**Exercise aim:**
Restate exactly, and only, the lines from the one with "333 108 82.33" through the end of the data, with both of those end lines kept. Drop any pictures.

**Material to process:**
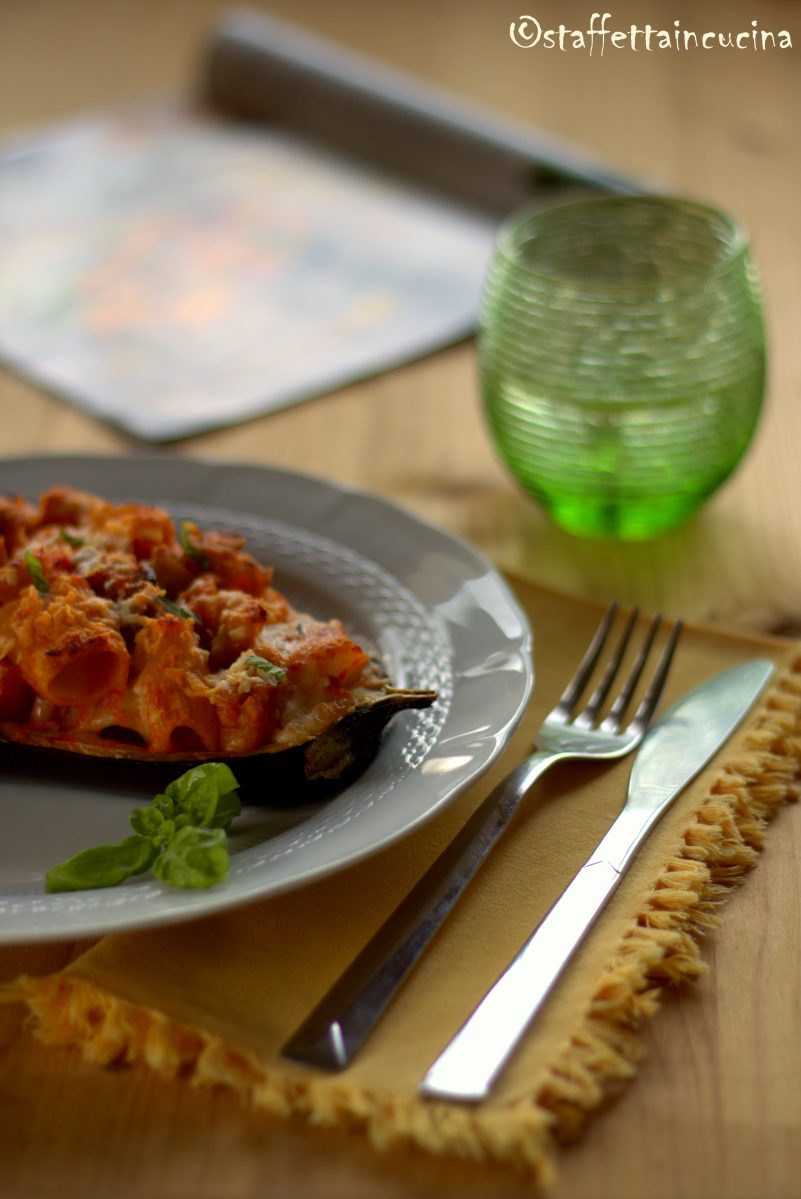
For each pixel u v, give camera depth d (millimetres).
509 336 729
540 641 677
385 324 889
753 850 600
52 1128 536
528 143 1000
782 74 1187
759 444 811
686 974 564
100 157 1061
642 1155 527
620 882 582
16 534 649
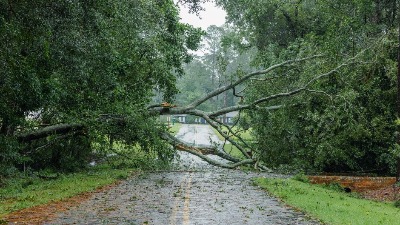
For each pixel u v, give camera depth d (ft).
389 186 67.41
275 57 113.29
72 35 48.39
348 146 83.25
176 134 196.03
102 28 52.90
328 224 32.19
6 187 52.80
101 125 70.44
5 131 62.18
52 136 72.59
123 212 36.50
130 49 69.26
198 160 108.99
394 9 100.53
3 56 45.96
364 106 85.61
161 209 38.52
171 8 89.10
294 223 32.58
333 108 82.33
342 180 70.08
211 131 235.61
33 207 38.40
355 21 98.58
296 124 87.20
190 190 54.39
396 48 84.79
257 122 89.76
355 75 84.94
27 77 50.96
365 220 35.06
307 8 121.90
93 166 88.48
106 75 63.82
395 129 80.43
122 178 68.18
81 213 35.63
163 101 94.99
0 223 30.48
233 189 56.24
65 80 58.13
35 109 62.95
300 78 88.79
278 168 87.45
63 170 78.33
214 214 36.24
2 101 53.01
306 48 96.07
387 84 85.46
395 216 40.55
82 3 48.06
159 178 69.97
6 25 43.24
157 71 82.38
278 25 130.52
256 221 33.19
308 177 71.36
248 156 90.79
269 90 92.12
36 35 47.67
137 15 58.29
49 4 45.91
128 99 76.79
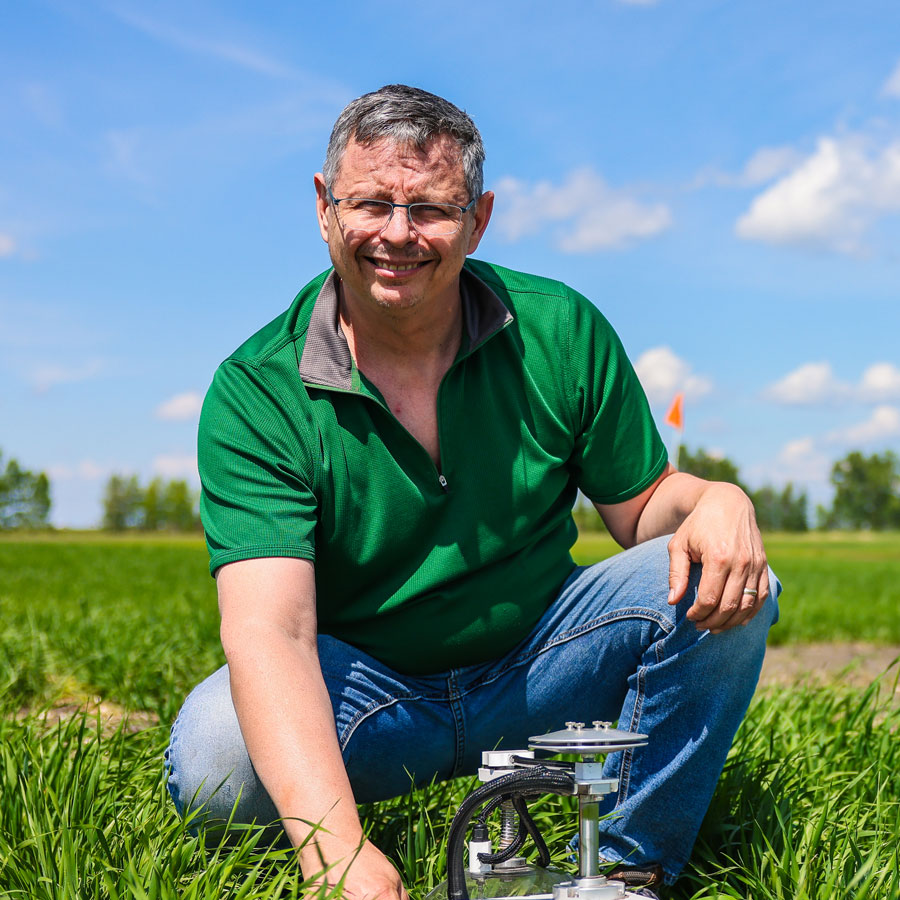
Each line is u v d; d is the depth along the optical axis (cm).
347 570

**The completed task:**
333 108 82.33
342 180 70.08
211 131 235.61
33 207 38.40
355 21 98.58
296 124 87.20
190 190 54.39
396 48 84.79
257 122 89.76
355 75 84.94
27 77 50.96
365 220 35.06
307 8 121.90
93 166 88.48
106 75 63.82
395 129 80.43
122 178 68.18
81 213 35.63
163 101 94.99
0 223 30.48
233 189 56.24
65 80 58.13
35 109 62.95
300 78 88.79
278 168 87.45
63 170 78.33
214 214 36.24
2 101 53.01
306 48 96.07
387 84 85.46
395 216 40.55
82 3 48.06
159 178 69.97
6 25 43.24
157 71 82.38
278 25 130.52
256 221 33.19
308 177 71.36
248 156 90.79
269 90 92.12
36 35 47.67
137 15 58.29
49 4 45.91
128 99 76.79
Each line is u v d; d is the depth along the optical axis (cm).
347 570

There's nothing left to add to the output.